Six mois après, le nombre d’opérations sans objectifs précis et aux effets négatifs impliquant l’armée et la police se sont multipliés. Le cas le plus marquant est celui du petit Marcos Vinícius, victime d’une opération policière dans la favela de Maré. Le petit garçon est mort sous les balles tirées depuis un hélicoptère alors qu’il rentrait à pied de l’école, vêtu de son uniforme. Le nombre de victimes tuées par la police continue d’augmenter. Près de 1,2 milliard de réaux ont été investis dans ce carnage exhibitionniste.

Dimanche, nous avons assisté à l’incendie de l’imposant bâtiment du Musée National, partie intégrante de l’Université Fédérale de Rio de Janeiro (UFRJ), dont les collections abritaient plus de 20 millions d’objets. Parmi eux, les registres des sciences naturelles et anthropologiques les plus importants du Brésil. Les chiffres publiés par le journal Folha de São Paulo montrent que les ressources attribuées à l’institution en 2018 étaient réduites de moitié par rapport à la moyenne des deux années précédentes [1]

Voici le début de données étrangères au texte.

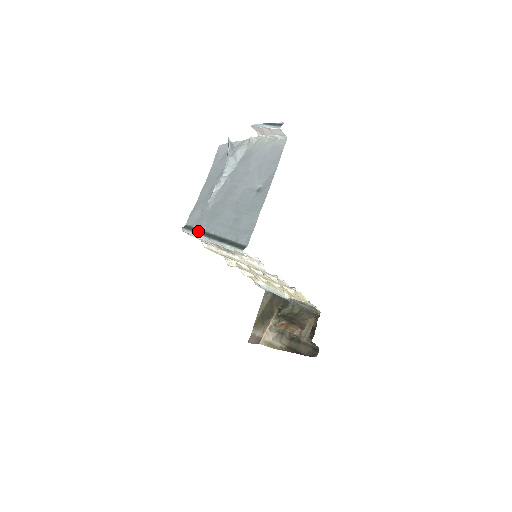
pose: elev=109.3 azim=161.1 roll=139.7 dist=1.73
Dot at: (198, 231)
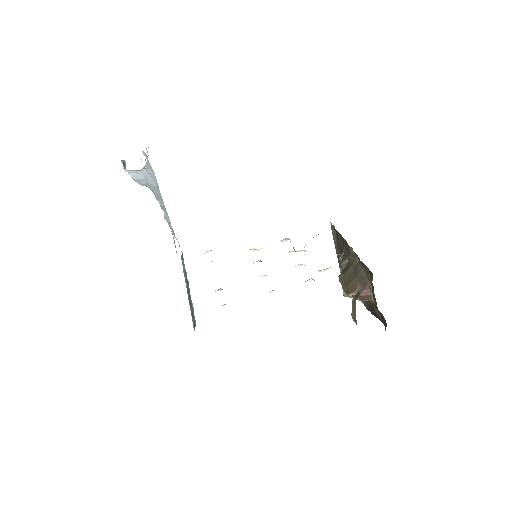
Dot at: (184, 272)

Depuis le mois de mai, le directeur du musée réclamait que le gouvernement fédéral prenne ses responsabilités et avait rendu public le mauvais état du bâtiment. [2]

De son côté, le recteur de la UFRJ a reconnu que le manque de ressources avait empêché la mise en place de travaux pour améliorer les infrastructures, notamment l’installation d’un système anti-incendie dans le bâtiment de l’époque impériale. Après l’incendie, le recteur a même signalé les mauvaises conditions rencontrées par les pompiers pour combattre les flammes : en l’absence de bornes d’incendie à proximité, ils ont dû faire appel à des camions-citerne et courir à un lac des environs [3]

Les cas paradigmatiques sont liés par l’inefficacité étatique d’une gouvernabilité conservatrice. L’alliance est avant tout constituée par le discours de la crise ; celle-ci est mentionnée ainsi, de manière générique, afin qu’elle puisse, le cas échéant, être mieux utilisée. Ceci justifie l’attaque des droits sociaux, entraînant la précarisation du travail et les coupures budgétaires dans la santé, l’éducation et la science. La gouvernabilité est conservatrice, entre autres, parce qu’on impose l’« austérité » aux citoyens lambdas, dont la valeur des biens, telles que la vie et les connaissances, ne se mesure que très peu en matière de capital. En revanche, il y a une générosité dans l’allègement de la dette des grandes entreprises, dans les subsides accordés sans contrepartie, dans le réajustement salarial des castes bureaucratiques et dans la violence institutionnelle comme réponse à une sortie de crise. Elle est conservatrice parce que les classes qui, historiquement, jouissent de privilèges, monopolisent les ressources publiques, poussant les classes moyennes à redevenir subalternes et contraignant les pauvres à une situation d’extrême vulnérabilité. La recherche, la science et la technologie sont, à leur tour, reléguées au second plan et à l’oubli. Elles reviennent à l’ordre du jour uniquement au travers d’évènements dramatiques, comme dans le cas du CNPQ et cette semaine, dans celui du Musée National.

Le second élément fondamental de cette alliance s’appuie sur exploitation de la crainte d’une possible aggravation rapide de la situation et sur les solutions tout aussi rapides des dirigeants. Ces derniers se prévalent des stigmates les plus ancrés dans l’imaginaire social, en créant des boucs émissaires face aux malheurs : les noirs, les pauvres qui ne font pas assez d’efforts, les criminels qui habitent dans les favelas, les marginaux qui vivent dans les rues, les migrants du Nordeste et du Venezuela, tous ceux qui sont soit vagabonds, soit violents de nature.

Cette dangereuse alliance, tour à tour cynique et fantomatique et toujours caractérisée par un exhibitionnisme rance, a eu l’air légitime en 2016. Elle l’est encore en cette période électorale, mais le cours de l’histoire ne laisse planer aucun doute quant à son échec et à sa fin. Son horizon engendre le délabrement total de la société.